Wireless News Desk
ITC Finds Android Infringes Apple IP
It was a preliminary decision that will be kicked upstairs to ITC’s six commissioners to vet
By: Maureen O'Gara
Jul. 19, 2011 08:30 AM
An administrative International Trade Commission (ITC) law judge Friday decided that HTC infringes two Apple patents, a judgment that puts Android in Dutch.
It was a preliminary decision that will be kicked upstairs to ITC's six commissioners to vet. They should decide by December 6, Pearl Harbor Day, if it sticks or not. If Apple's successful, HTC will be barred from importing Android widgetry into the US.
Apple originally asserted 10 patents, eight of which failed, and the ITC's staff recommended that Apple's case be scraped.
Patent blogger Florian Mueller thinks the two patents that survived are important, appearing to be at the core of Android and infringed by all Android devices.
The same patents have also been asserted against Motorola Mobility and, despite what Google says, putting on a brave face, the infringements relate to Android operating system functions.
To no one's surprise, HTC said it will appeal and claimed it has "alternate solutions in place to address the patent infringement issues."
HTC may have figured out a way around the fundamental Apple patents but observers figure it'll take them a while to develop it and could mean a performance penalty.

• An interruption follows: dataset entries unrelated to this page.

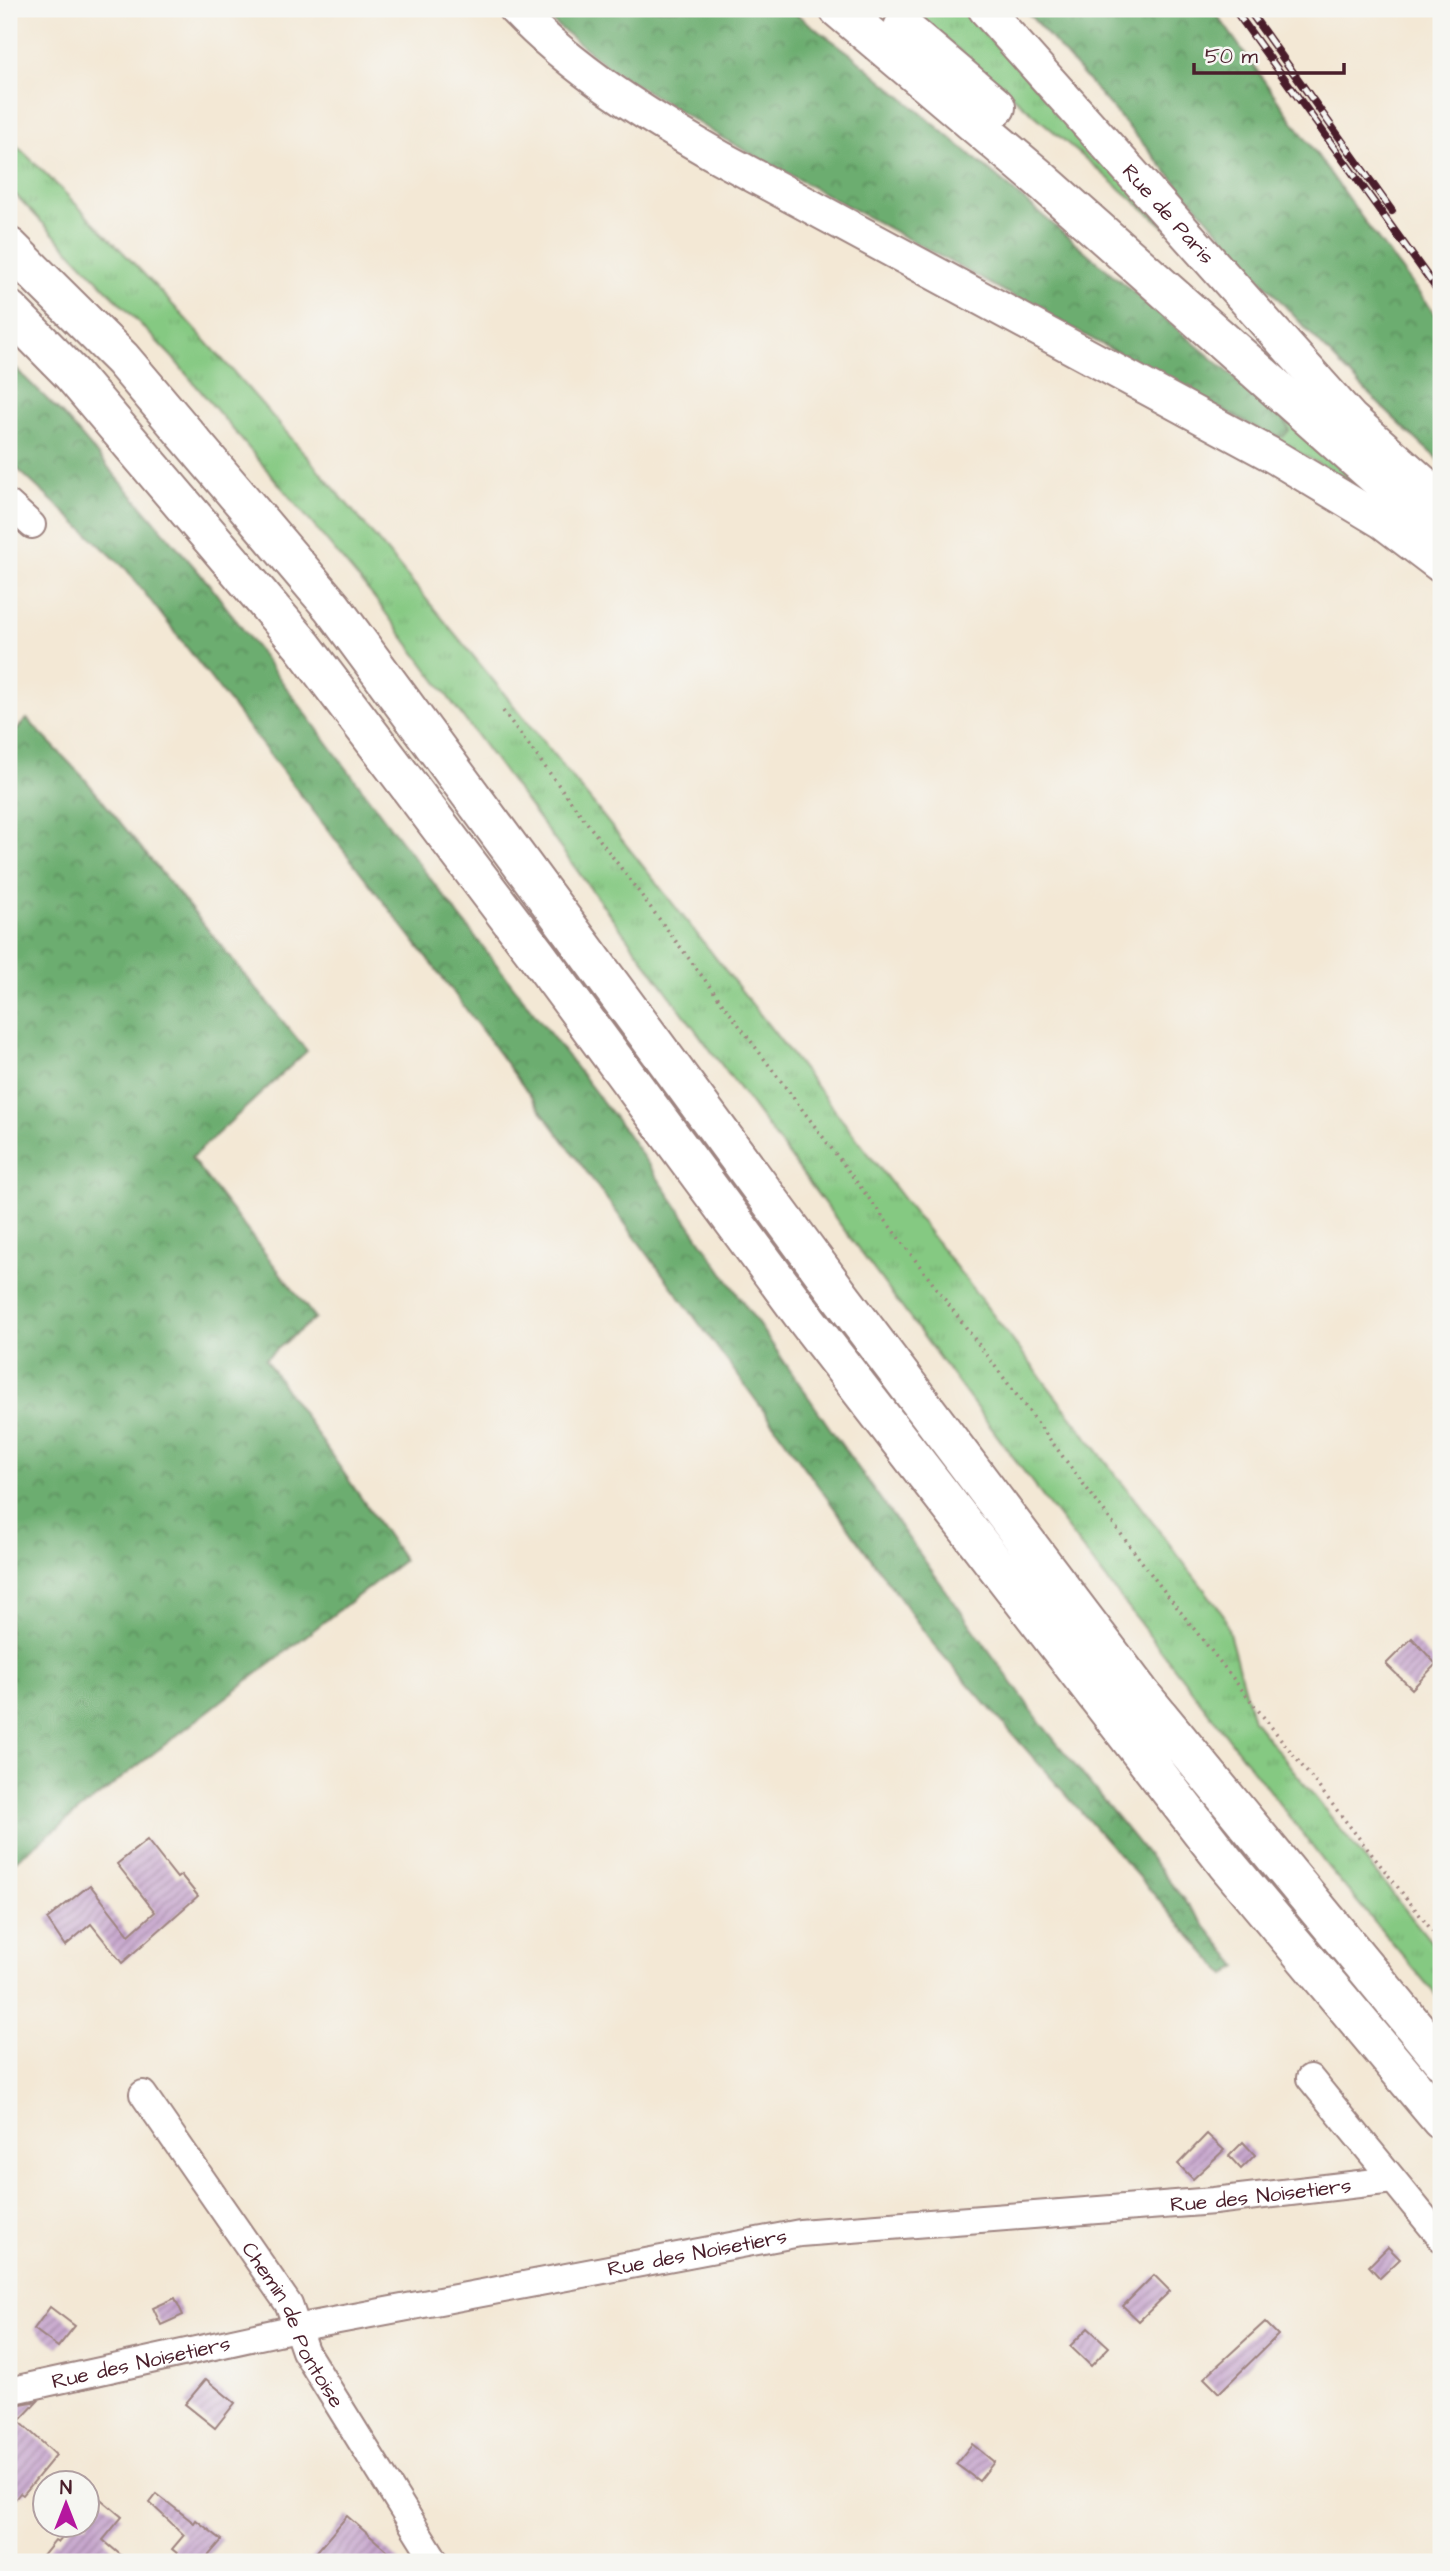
<svg xmlns="http://www.w3.org/2000/svg" width="1450" height="2571" font-family="'Architects Daughter',sans-serif">
<style>
.grass{fill:url(#grass-tufts);stroke:#687456;stroke-width:2}
.forest{fill:url(#forest-crowns);stroke:#5b664e;stroke-width:2}
.building{fill:url(#building-hatch)}
.lines{fill:none;stroke-linecap:round;stroke-linejoin:round}
.minor-casing{stroke:#9e8480;stroke-width:30}
.major-casing{stroke:#9e8480;stroke-width:37}
.highway-casing{stroke:#9e8480;stroke-width:42}
.path{stroke:#9e8480;stroke-width:3.5;stroke-dasharray:2 5;stroke-linecap:butt}
.minor{stroke:#fff;stroke-width:26}
.major{stroke:#fff;stroke-width:33}
.highway{stroke:#fff;stroke-width:38}
.rail-casing{stroke:#4a1f2b;stroke-width:8}
.rail{stroke:#f6f6f2;stroke-width:5;stroke-dasharray:16;stroke-linecap:butt}
.labels{text-anchor:middle;dominant-baseline:central;stroke-width:5;stroke-linejoin:round;paint-order:stroke}
.street-label{font-size:21px;fill:#4a1f2b;stroke:#f6f6f2}
</style>
<defs>
<pattern id="grass-tufts" width="24" height="20" patternUnits="userSpaceOnUse" patternTransform="scale(1.75)"><rect width="24" height="20" fill="#85c982"/><path d="M3 7l-1-3M5 7V3M7 7l1-3M15 17l-1-3M17 17v-4M19 17l1-3" fill="none" stroke="#74ac70"/></pattern>
<pattern id="forest-crowns" width="20" height="18" patternUnits="userSpaceOnUse" patternTransform="scale(1.75)"><rect width="20" height="18" fill="#6cad70"/><path d="M2 6a3 3 0 1 1 6 0M12 15a3 3 0 1 1 6 0" fill="none" stroke="#5b8c5c"/></pattern>
<pattern id="building-hatch" width="6" height="6" patternUnits="userSpaceOnUse" patternTransform="scale(1.75)"><rect width="6" height="6" fill="#c7a7ce"/><path d="M-1 1l2-2M0 6l6-6M5 7l2-2" fill="none" stroke="#a487a7"/></pattern>
</defs>
<rect width="100%" height="100%" fill="#f6f6f2"/>
<filter id="ink" filterUnits="userSpaceOnUse"><feTurbulence type="fractalNoise" baseFrequency=".0143" numOctaves="2"/><feDisplacementMap in="SourceGraphic" scale="14" xChannelSelector="R" yChannelSelector="G"/><feConvolveMatrix kernelMatrix="1 2 1 2 8 2 1 2 1" color-interpolation-filters="sRGB"/></filter>
<filter id="wash" filterUnits="userSpaceOnUse"><feTurbulence type="fractalNoise" baseFrequency=".00686" numOctaves="4" result="noise"/><feDisplacementMap in="SourceGraphic" scale="28" xChannelSelector="R" yChannelSelector="G"/><feGaussianBlur stdDeviation="1.57" result="paint"/><feColorMatrix in="noise" values="0 0 0 0 0 0 0 0 0 0 0 0 0 0 0 0 0 1.4 0 .05"/><feComposite in="paint" operator="in"/></filter>
<g filter="url(#wash)">
<rect width="100%" height="100%" fill="#f3e8d5"/>
<!-- grass -->
<path class="grass" d="M 911,9 L 961,9 L 1140,196 L 1166,228 Z
M 9,139 C 47,173 82,211 118,247 C 241,374 353,510 465,646 C 726,963 973,1290 1224,1615 L 1253,1720 L 1441,1954 L 1441,2001 L 1328,1867 L 1048,1504 L 373,596 L 172,357 L 9,188 Z
M 1285,419 L 1407,524 L 1345,479 L 1267,434 Z"/>
<!-- forest -->
<path class="forest" d="M 537,9 L 789,9 L 852,55 L 1284,419 L 1289,430 L 1283,437 L 1267,434 L 724,139 L 609,68 Z
M 1024,9 L 1213,9 L 1367,225 L 1441,322 L 1441,462 C 1287,325 1163,160 1024,9 Z
M 9,362 L 64,416 L 209,584 L 395,833 L 626,1132 L 836,1437 L 1043,1726 L 1238,1966 L 1226,1976 L 934,1645 L 747,1388 L 451,989 L 126,569 L 9,461 Z
M 27,719 L 84,778 L 307,1051 L 191,1158 L 315,1318 L 265,1359 L 404,1560 L 9,1865 L 9,737 Z"/>
<g id="blocks">
<!-- building -->
<path class="building" d="M 1412,1638 L 1436,1664 L 1412,1689 L 1386,1664 Z
M 147,1840 L 177,1878 L 181,1875 L 198,1896 L 122,1963 L 91,1924 L 65,1946 L 47,1919 L 90,1885 L 129,1935 L 155,1912 L 117,1864 Z
M 1207,2134 L 1224,2150 L 1193,2179 L 1178,2164 Z
M 1243,2142 L 1255,2155 L 1241,2169 L 1229,2156 Z
M 1388,2247 L 1400,2259 L 1380,2278 L 1369,2266 Z
M 1154,2275 L 1170,2291 L 1139,2321 L 1123,2306 Z
M 175,2298 L 183,2315 L 161,2325 L 153,2308 Z
M 50,2307 L 75,2326 L 58,2347 L 34,2329 Z
M 1265,2322 L 1278,2335 L 1219,2393 L 1204,2378 Z
M 1088,2328 L 1109,2347 L 1091,2366 L 1070,2346 Z
M 206,2379 L 235,2403 L 215,2428 L 185,2404 Z
M 38,2401 L 19,2421 L 56,2455 L 23,2495 L 20,2493 L 9,2507 L 9,2406 Z
M 972,2444 L 994,2462 L 979,2481 L 956,2464 Z
M 157,2494 L 194,2523 L 196,2520 L 222,2540 L 203,2562 L 188,2562 L 172,2549 L 184,2535 L 150,2503 Z
M 97,2496 L 122,2517 L 103,2540 L 129,2562 L 38,2562 L 55,2541 L 58,2543 L 73,2525 L 88,2525 L 88,2508 Z
M 347,2516 L 400,2562 L 308,2562 Z"/>
</g>
</g>
<g filter="url(#ink)">
<use href="#blocks" fill-opacity="0" stroke="#9e8480" stroke-width="2"/>
<g class="lines">
<defs>
<g id="minor">
<path d="M 9,504 L 32,525"/>
<path d="M 1310,2078 L 1441,2238"/>
<path id="s1" d="M 143,2094 L 289,2305 L 305,2351 L 436,2562"/>
<path id="s2" d="M 9,2391 L 296,2328 L 800,2233 L 1214,2201 L 1393,2180"/>
</g>
<g id="major">
<path d="M 515,9 C 574,71 647,116 721,158 L 1270,454 L 1383,522 L 1441,566"/>
<path id="s3" d="M 985,9 L 1351,418 L 1441,498"/>
</g>
<path id="highway" d="M 839,9 L 1039,178 L 1441,534
M 903,28 L 996,107
M 9,247 L 122,359 L 332,607 L 841,1297 L 1140,1693 L 1441,2059
M 9,310 L 72,374 L 302,645 L 537,955 L 808,1322 L 1226,1863 L 1441,2120"/>
</defs>
<!-- minor casing -->
<use href="#minor" class="minor-casing"/>
<!-- major casing -->
<use href="#major" class="major-casing"/>
<!-- highway casing -->
<use href="#highway" class="highway-casing"/>
<!-- path -->
<path class="path" d="M 503,711 L 1157,1582 L 1441,1942"/>
<!-- minor -->
<use href="#minor" class="minor"/>
<!-- major -->
<use href="#major" class="major"/>
<!-- highway -->
<use href="#highway" class="highway"/>
<defs>
<path id="rail" d="M 1234,9 L 1441,295
M 1248,9 L 1392,211"/>
</defs>
<!-- rail casing -->
<use href="#rail" class="rail-casing"/>
<!-- rail -->
<use href="#rail" class="rail"/>
</g>
</g>
<g class="labels">
<!-- street labels -->
<g class="street-label">
<text stroke="none"><textPath href="#s3" startOffset="275">Rue de Paris</textPath></text>
<text stroke="none"><textPath href="#s2" startOffset="1269">Rue des Noisetiers</textPath></text>
<text stroke="none"><textPath href="#s2" startOffset="702">Rue des Noisetiers</textPath></text>
<text stroke="none"><textPath href="#s1" startOffset="276">Chemin de Pontoise</textPath></text>
<text stroke="none"><textPath href="#s2" startOffset="135">Rue des Noisetiers</textPath></text>
</g>
</g>
<!-- margin -->
<rect width="1450" height="2571" fill="none" stroke="#f6f6f2" stroke-width="35"/>
<!-- north arrow -->
<g transform="translate(66 2504)"><circle r="33" fill="#f6f6f2" stroke="#b1a0a2" stroke-width="2"/>
<path d="M0-5L12 26L0 18L-12 26Z" fill="#b5179e"/>
<text y="-10" font-size="19" font-weight="bold" text-anchor="middle" fill="#4a1f2b">N</text>
</g>
<!-- scale -->
<path d="M1194 63v10h150v-10" fill="none" stroke="#4a1f2b" stroke-width="3.5"/>
<text x="1205" y="63" font-size="21" fill="#4a1f2b" stroke="#f6f6f2" stroke-width="5" paint-order="stroke">50 m</text>
</svg>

Suggesting HTC's just big talkin', Florian said, "Standing in front of the Great Wall of China, you can also vow to walk around it. That doesn't mean it's a viable option."
HTC pointed out that the ITC found Apple infringes on two patents held by S3 Graphics, the flagging California concern HTC is supposed to buy off of Via for $300 million, a move that hints of a cross-license but HTC may not want to hold its breath waiting for a cross-license. Apple has already filed a second new complaint with the ITC citing five different patents. And it's filed three federal lawsuits against HTC involving a total of 16 patents including the five patents in the second ITC complaint.
Anyway, as Florian says, Apple may be able to solve S3's problem "either by using different types of chips or by buying chips from someone who already has a license from S3." It's not in a mood to go negotiating any licenses. It's out to starve Android technologically.
Over the weekend HTC announced it would buy back as much as 2.44% of its outstanding stock for somewhere between US$624.7 million and US$763.5 million. The scheme failed to stop the stock from tanking.